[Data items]
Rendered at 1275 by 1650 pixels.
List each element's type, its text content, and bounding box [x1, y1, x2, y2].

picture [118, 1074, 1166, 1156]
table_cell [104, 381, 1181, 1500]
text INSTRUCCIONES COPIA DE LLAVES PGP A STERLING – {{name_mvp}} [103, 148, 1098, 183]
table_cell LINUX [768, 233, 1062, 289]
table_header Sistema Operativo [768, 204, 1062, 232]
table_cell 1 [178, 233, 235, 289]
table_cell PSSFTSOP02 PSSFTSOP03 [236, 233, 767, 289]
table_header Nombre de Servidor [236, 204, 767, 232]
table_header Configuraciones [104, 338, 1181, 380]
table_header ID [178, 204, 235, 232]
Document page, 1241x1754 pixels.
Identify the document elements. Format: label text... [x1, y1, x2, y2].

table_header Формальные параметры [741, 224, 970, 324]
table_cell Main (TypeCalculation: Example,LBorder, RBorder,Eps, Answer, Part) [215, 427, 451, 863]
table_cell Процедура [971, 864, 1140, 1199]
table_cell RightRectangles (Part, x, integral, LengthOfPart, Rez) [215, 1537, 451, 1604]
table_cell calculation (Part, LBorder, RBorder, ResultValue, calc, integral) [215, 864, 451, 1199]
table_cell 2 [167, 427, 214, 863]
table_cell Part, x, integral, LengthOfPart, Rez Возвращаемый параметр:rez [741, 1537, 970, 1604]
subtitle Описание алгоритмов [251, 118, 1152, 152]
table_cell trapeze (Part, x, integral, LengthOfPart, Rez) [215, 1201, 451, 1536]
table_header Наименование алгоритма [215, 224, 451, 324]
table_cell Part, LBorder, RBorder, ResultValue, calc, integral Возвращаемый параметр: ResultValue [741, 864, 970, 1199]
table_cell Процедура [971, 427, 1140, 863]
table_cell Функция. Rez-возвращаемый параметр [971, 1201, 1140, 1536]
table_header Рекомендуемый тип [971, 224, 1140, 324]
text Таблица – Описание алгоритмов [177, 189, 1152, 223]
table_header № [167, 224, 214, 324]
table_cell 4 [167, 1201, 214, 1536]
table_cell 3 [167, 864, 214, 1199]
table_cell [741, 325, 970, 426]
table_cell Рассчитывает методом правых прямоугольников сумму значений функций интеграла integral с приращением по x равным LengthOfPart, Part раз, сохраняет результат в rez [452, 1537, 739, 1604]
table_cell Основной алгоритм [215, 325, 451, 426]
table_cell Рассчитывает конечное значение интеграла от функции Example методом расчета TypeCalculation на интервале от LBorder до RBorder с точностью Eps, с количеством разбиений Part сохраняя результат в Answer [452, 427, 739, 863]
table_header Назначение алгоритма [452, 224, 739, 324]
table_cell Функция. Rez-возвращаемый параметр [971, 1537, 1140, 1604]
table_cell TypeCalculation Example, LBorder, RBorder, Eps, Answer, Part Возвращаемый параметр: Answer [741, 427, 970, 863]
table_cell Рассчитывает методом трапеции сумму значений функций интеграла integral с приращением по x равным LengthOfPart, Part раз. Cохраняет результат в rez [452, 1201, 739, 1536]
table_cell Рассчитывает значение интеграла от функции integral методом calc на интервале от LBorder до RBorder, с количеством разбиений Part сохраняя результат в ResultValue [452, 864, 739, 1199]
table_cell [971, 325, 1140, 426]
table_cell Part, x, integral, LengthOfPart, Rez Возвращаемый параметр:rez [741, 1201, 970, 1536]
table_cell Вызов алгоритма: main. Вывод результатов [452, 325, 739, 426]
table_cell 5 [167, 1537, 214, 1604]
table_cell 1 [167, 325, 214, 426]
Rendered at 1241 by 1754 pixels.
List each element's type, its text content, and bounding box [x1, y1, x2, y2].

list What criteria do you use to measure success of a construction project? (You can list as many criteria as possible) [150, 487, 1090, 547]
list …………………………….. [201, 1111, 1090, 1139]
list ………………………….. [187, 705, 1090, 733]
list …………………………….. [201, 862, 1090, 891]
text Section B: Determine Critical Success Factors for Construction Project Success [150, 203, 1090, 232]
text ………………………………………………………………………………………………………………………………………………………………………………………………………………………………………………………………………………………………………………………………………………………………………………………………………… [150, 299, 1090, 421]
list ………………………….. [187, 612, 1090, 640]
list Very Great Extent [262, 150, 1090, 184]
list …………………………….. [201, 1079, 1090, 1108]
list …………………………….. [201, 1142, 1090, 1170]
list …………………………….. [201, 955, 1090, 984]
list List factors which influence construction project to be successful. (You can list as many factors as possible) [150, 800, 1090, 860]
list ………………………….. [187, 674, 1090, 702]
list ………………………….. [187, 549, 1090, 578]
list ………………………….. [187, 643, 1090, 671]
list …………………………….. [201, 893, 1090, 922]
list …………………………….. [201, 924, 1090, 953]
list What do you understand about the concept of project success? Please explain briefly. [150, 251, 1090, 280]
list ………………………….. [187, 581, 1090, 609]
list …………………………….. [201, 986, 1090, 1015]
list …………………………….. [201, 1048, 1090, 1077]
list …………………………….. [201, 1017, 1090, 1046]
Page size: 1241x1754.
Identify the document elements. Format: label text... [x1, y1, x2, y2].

## Exercise requirements
The answer should consist solely of the lines from the first line above through the one with "Document page, 1241x1754 pixels.", both included, repeated exactly.

## Task result
Rendered at 1275 by 1650 pixels.
List each element's type, its text content, and bounding box [x1, y1, x2, y2].

picture [118, 1074, 1166, 1156]
table_cell [104, 381, 1181, 1500]
text INSTRUCCIONES COPIA DE LLAVES PGP A STERLING – {{name_mvp}} [103, 148, 1098, 183]
table_cell LINUX [768, 233, 1062, 289]
table_header Sistema Operativo [768, 204, 1062, 232]
table_cell 1 [178, 233, 235, 289]
table_cell PSSFTSOP02 PSSFTSOP03 [236, 233, 767, 289]
table_header Nombre de Servidor [236, 204, 767, 232]
table_header Configuraciones [104, 338, 1181, 380]
table_header ID [178, 204, 235, 232]
Document page, 1241x1754 pixels.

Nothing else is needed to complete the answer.